Global MDF expansion continues at a fast pace

New MDF investment in Lithuania, and a rice straw MDF plant in the US are now nearing completion. Meanwhile, Russia, Turkey and Mexico still lead the main expansion in MDF capacity in Europe and North America.

In this, the first part of our annual survey of the global MDF manufacturing industry, independent consultant Geoff Rhodes looks at the MDF mills and their capacities in Europe and North America in 2018 and at the prospects for the industry in 2019 and beyond.

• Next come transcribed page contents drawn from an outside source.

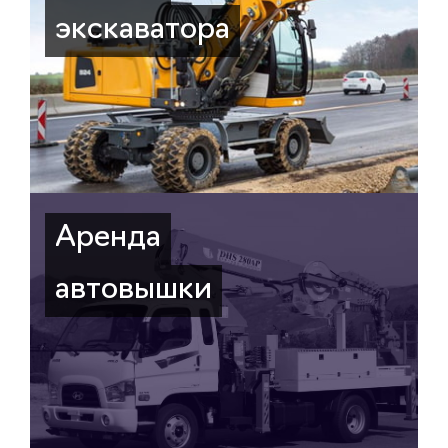
экскаватора
Аренда
автовышки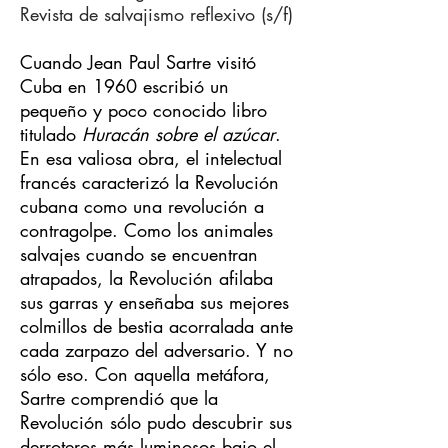
Revista de salvajismo reflexivo (s/f)
Cuando Jean Paul Sartre visitó
Cuba en 1960 escribió un
pequeño y poco conocido libro
titulado
Huracán sobre el azúcar
.
En esa valiosa obra, el intelectual
francés caracterizó la Revolución
cubana como una revolución a
contragolpe. Como los animales
salvajes cuando se encuentran
atrapados, la Revolución afilaba
sus garras y enseñaba sus mejores
colmillos de bestia acorralada ante
cada zarpazo del adversario. Y no
sólo eso. Con aquella metáfora,
Sartre comprendió que la
Revolución sólo pudo descubrir sus
derroteros más luminosos bajo el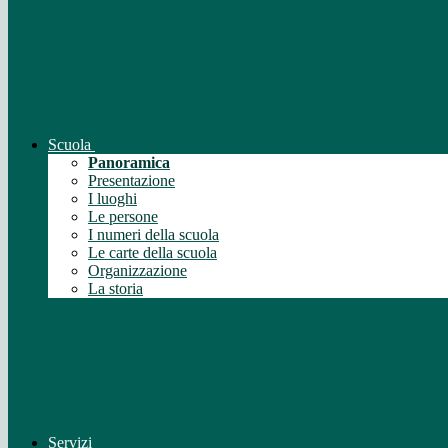
Scuola
Panoramica
Presentazione
I luoghi
Le persone
I numeri della scuola
Le carte della scuola
Organizzazione
La storia
Servizi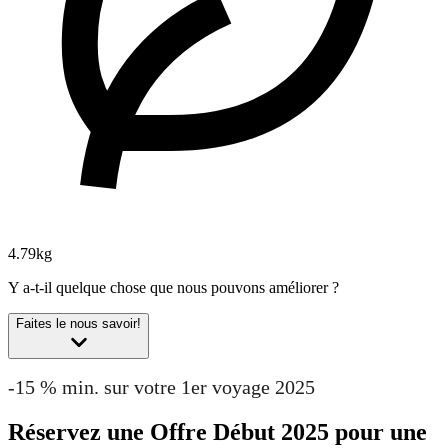
4.79kg
Y a-t-il quelque chose que nous pouvons améliorer ?
Faites le nous savoir!
-15 % min. sur votre 1er voyage 2025
Réservez une Offre Début 2025 pour une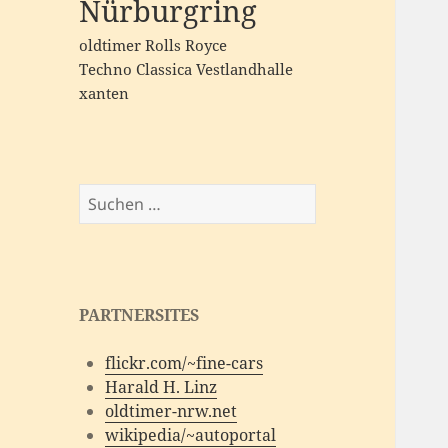
Nürburgring
oldtimer
Rolls Royce
Techno Classica
Vestlandhalle
xanten
Suchen
nach:
PARTNERSITES
flickr.com/~fine-cars
Harald H. Linz
oldtimer-nrw.net
wikipedia/~autoportal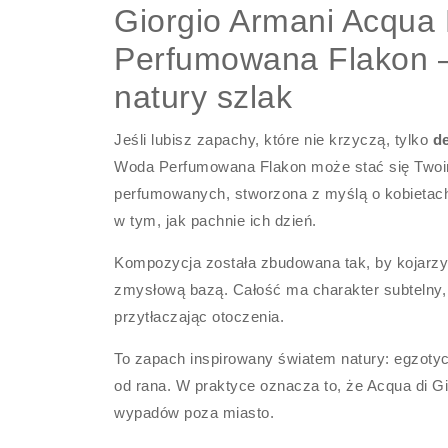
Giorgio Armani Acqua
Perfumowana Flakon –
natury szlak
Jeśli lubisz zapachy, które nie krzyczą, tylko
d
Woda Perfumowana Flakon może stać się Twoim
perfumowanych, stworzona z myślą o kobietach
w tym, jak pachnie ich dzień.
Kompozycja została zbudowana tak, by kojarzyć
zmysłową bazą. Całość ma charakter subtelny, a
przytłaczając otoczenia.
To zapach inspirowany światem natury: egzotyc
od rana. W praktyce oznacza to, że Acqua di Gi
wypadów poza miasto.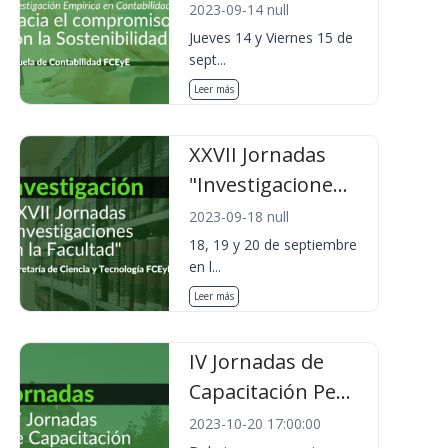
2023-09-14 null
Jueves 14 y Viernes 15 de
sept...
Leer más
XXVII Jornadas
"Investigacione...
2023-09-18 null
18, 19 y 20 de septiembre
en l...
Leer más
IV Jornadas de
Capacitación Pe...
2023-10-20 17:00:00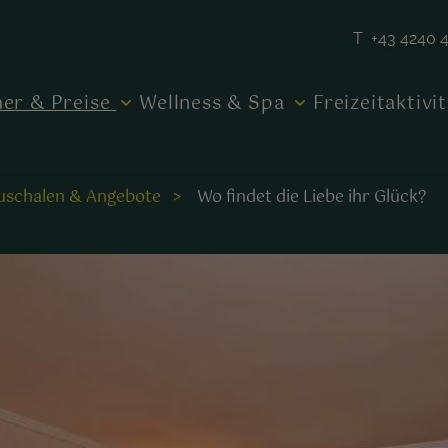
T +43 4240 
er & Preise
Wellness & Spa
Freizeitaktivi
uschalen & Angebote
Wo findet die Liebe ihr Glück?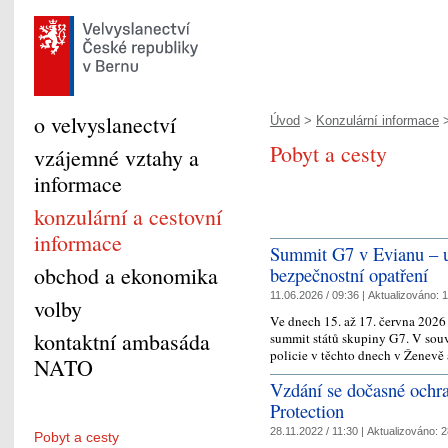
o velvyslanectví
Úvod
>
Konzulární informace
>
Pobyt a cesty
vzájemné vztahy a
informace
konzulární a cestovní
informace
Summit G7 v Evianu – u
obchod a ekonomika
bezpečnostní opatření
11.06.2026 / 09:36 |
Aktualizováno:
1
volby
Ve dnech 15. až 17. června 2026
kontaktní ambasáda
summit států skupiny G7. V souv
policie v těchto dnech v Ženevě
NATO
Vzdání se dočasné ochra
Protection
28.11.2022 / 11:30 |
Aktualizováno:
2
Pobyt a cesty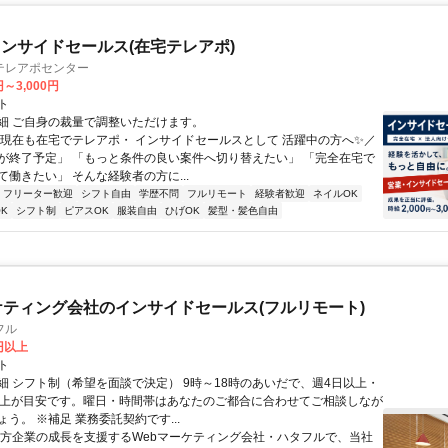
ンサイドセールス(在宅テレアポ)
テレアポセンター
円～3,000円
ト
細 ご自身の裁量で調整いただけます。
＼現在も在宅でテレアポ・ インサイドセールスとして 活躍中の方へ✨／
が終了予定」 「もっと条件の良い案件へ切り替えたい」 「完全在宅で
働きたい」 そんな経験者の方に...
フリーター歓迎
シフト自由
学歴不問
フルリモート
経験者歓迎
ネイルOK
K
シフト制
ピアスOK
服装自由
ひげOK
髪型・髪色自由
ケティング会社のインサイドセールス(フルリモート)
フル
0円以上
ト
細 シフト制（希望を面談で決定） 9時～18時のあいだで、週4日以上・
以上が目安です。曜日・時間帯はあなたのご都合に合わせてご相談しなが
う。 ※補足 業務委託契約です...
地方企業の成長を支援するWebマーケティング会社・ハタフルで、当社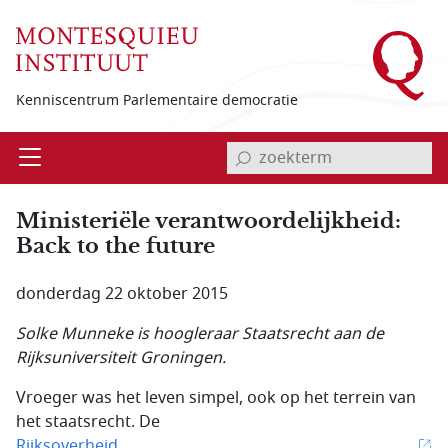
Overslaan en naar de inhoud gaan
Kenniscentrum Parlementaire democratie
invoerveld zoekterm
Open
Menu
Ministeriële verantwoordelijkheid:
Back to the future
donderdag 22 oktober 2015
Solke Munneke is hoogleraar Staatsrecht aan de
Rijksuniversiteit Groningen.
Vroeger was het leven simpel, ook op het terrein van
het staatsrecht. De
Rijksoverheid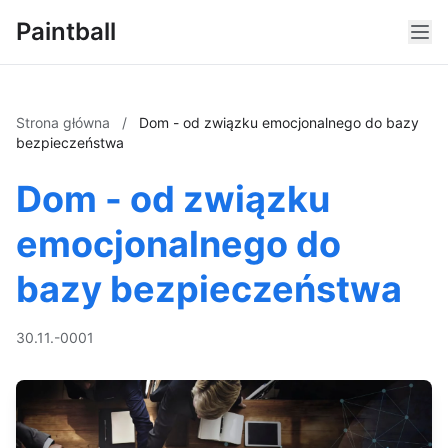
Paintball
Strona główna
/
Dom - od związku emocjonalnego do bazy
bezpieczeństwa
Dom - od związku
emocjonalnego do
bazy bezpieczeństwa
30.11.-0001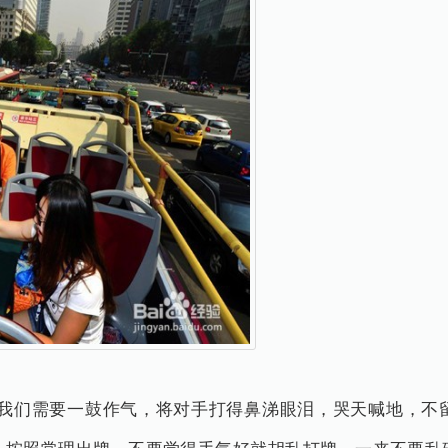
们需要一鼓作气，将对手打得鼻涕眼泪，哭天喊地，不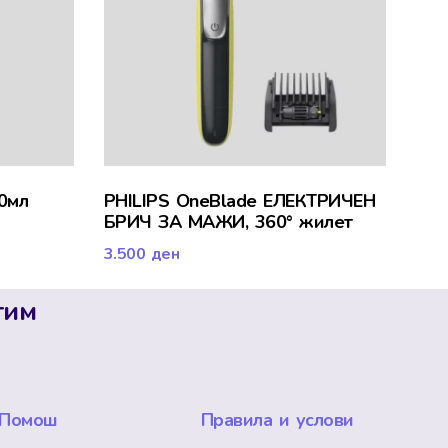
0мл
PHILIPS OneBlade ЕЛЕКТРИЧЕН
БРИЧ ЗА МАЖИ, 360° жилет
3.500
ден
тим
Помош
Правила и услови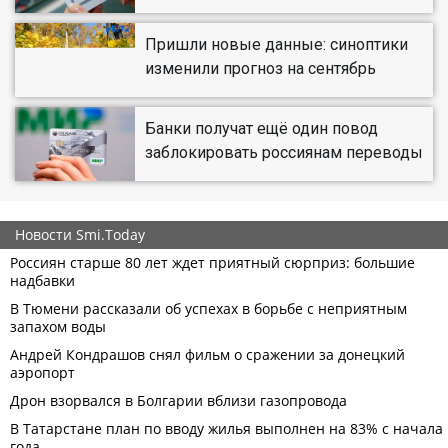
Пришли новые данные: синоптики
изменили прогноз на сентябрь
Банки получат ещё один повод
заблокировать россиянам переводы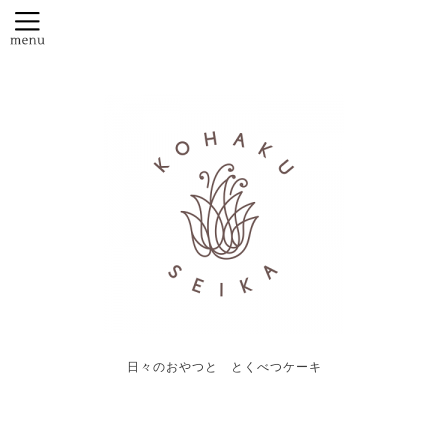
日々のおやつと とくべつケーキ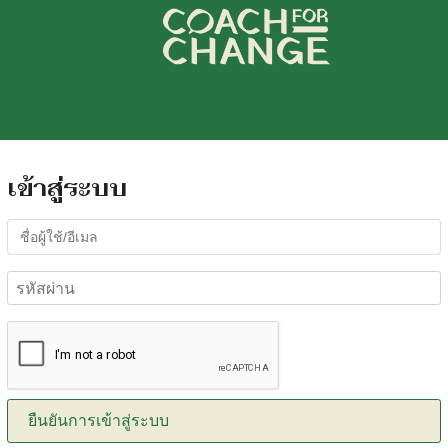
arch
r:
เข้าสู่ระบบ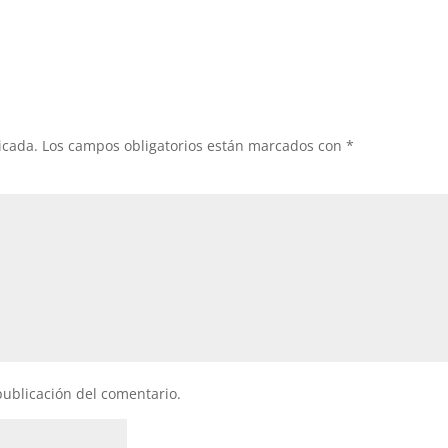
icada.
Los campos obligatorios están marcados con
*
publicación del comentario.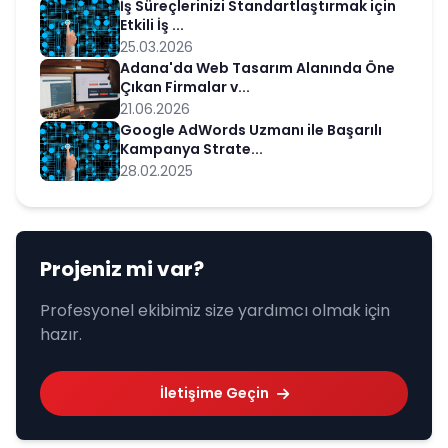
İş Süreçlerinizi Standartlaştırmak için
Etkili İş ...
25.03.2026
Adana'da Web Tasarım Alanında Öne
Çıkan Firmalar v...
21.06.2026
Google AdWords Uzmanı ile Başarılı
Kampanya Strate...
28.02.2025
Projeniz mi var?
Profesyonel ekibimiz size yardımcı olmak için
hazır.
İletişime Geçin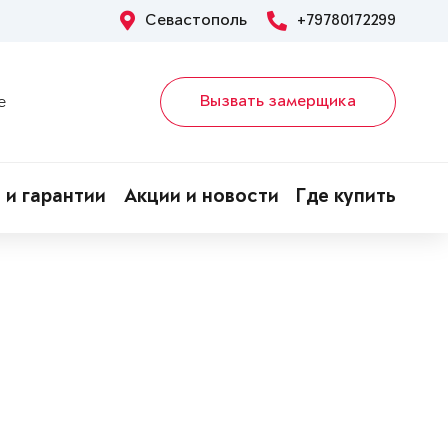
Севастополь
+79780172299
Вызвать замерщика
е
 и гарантии
Акции и новости
Где купить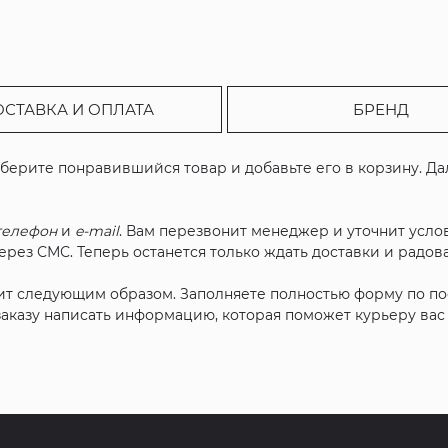
ОСТАВКА И ОПЛАТА
БРЕНД
ыберите понравившийся товар и добавьте его в корзину. Д
телефон
и
e-mail
. Вам перезвонит менеджер и уточнит услов
рез СМС. Теперь останется только ждать доставки и радова
ит следующим образом. Заполняете полностью форму по п
 заказу написать информацию, которая поможет курьеру ва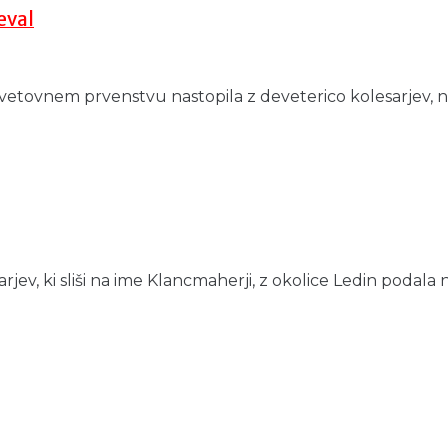
eval
vetovnem prvenstvu nastopila z deveterico kolesarjev,
v, ki sliši na ime Klancmaherji, z okolice Ledin podala n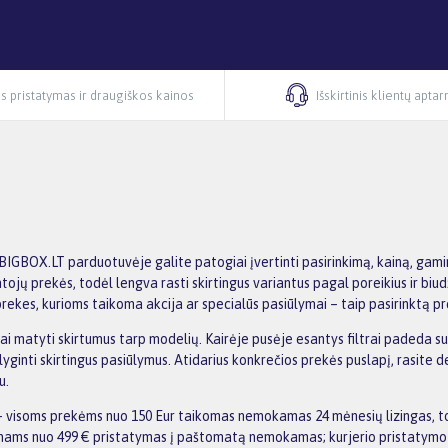
s pristatymas ir draugiškos kainos
Išskirtinis klientų apta
 BIGBOX.LT parduotuvėje galite patogiai įvertinti pasirinkimą, kainą, gamint
ntojų prekės, todėl lengva rasti skirtingus variantus pagal poreikius ir bi
rekes, kurioms taikoma akcija ar specialūs pasiūlymai – taip pasirinktą pre
kiai matyti skirtumus tarp modelių. Kairėje pusėje esantys filtrai padeda su
yginti skirtingus pasiūlymus. Atidarius konkrečios prekės puslapį, rasite 
u.
 visoms prekėms nuo 150 Eur taikomas nemokamas 24 mėnesių lizingas, to
kymams nuo 499 € pristatymas į paštomatą nemokamas; kurjerio pristatymo 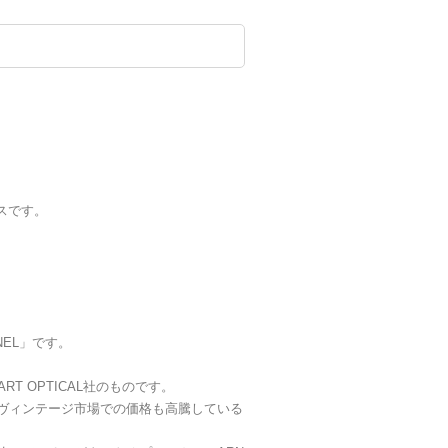
スです。
NEL」です。
T OPTICAL社のものです。
ヴィンテージ市場での価格も高騰している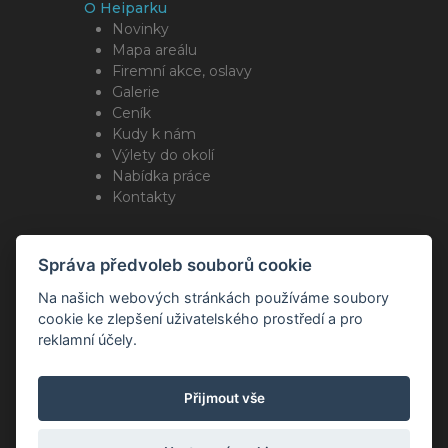
O Heiparku
Novinky
Mapa areálu
Firemní akce, oslavy
Galerie
Ceník
Kudy k nám
Výlety do okolí
Nabídka práce
Kontakty
Sleduj nás
Správa předvoleb souborů cookie
Na našich webových stránkách používáme soubory
cookie ke zlepšení uživatelského prostředí a pro
reklamní účely.
Copyright Romotop ® 2026
Webdesign by
Spaneco
Přijmout vše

Looking at Europe first, 2018 was a positive year for MDF manufacturers and Arauco continued to consolidate its MDF position since entering the European wood based panels market with its operational, and rebranded, MDF facilities in Spain, Portugal and Germany. Raw material supply issues have now been largely resolved.

As in the past, news of all upcoming new European MDF mills are listed in Table 1: European capacity development for 2019 and beyond.

The new capacity announcements include AGT Turkey, with Siempelkamp providing a second MDF line for this company in Antalya (design capacity 300,000m3).

Also included are: the investment by Yildiz Entegre of Turkey overseas in Vladimir, Russia; the proposed Kastamonu Entegre mill in Alabuga, Tatarstan; the Pavlovskiy MDF mill east of the Urals; and Altayles’ plans to build a large-scale plant to produce MDF in the Altai Krai region in Russian Siberia, bordering Kazakhstan.

In the Baltic states, Germany’s fibreboard maker Homanit has unveiled plans to invest some €115m in constructing a new production facility in Lithuania. The project was recently announced by the country’s investment promotion agency ‘Invest Lithuania’. Under the plan, the new facility, which is to make MDF/HDF will create 440 jobs. The jobs at the factory, located in the region surrounding Lithuania’s capital Vilnius, are to be created in the first five years of the plant’s operations. The move is related to the growing demand from local users, who are currently supplied from the output of Homanit’s two existing Polish factories located in Karlino and Krosno Odrzanskie, according to senior company representatives.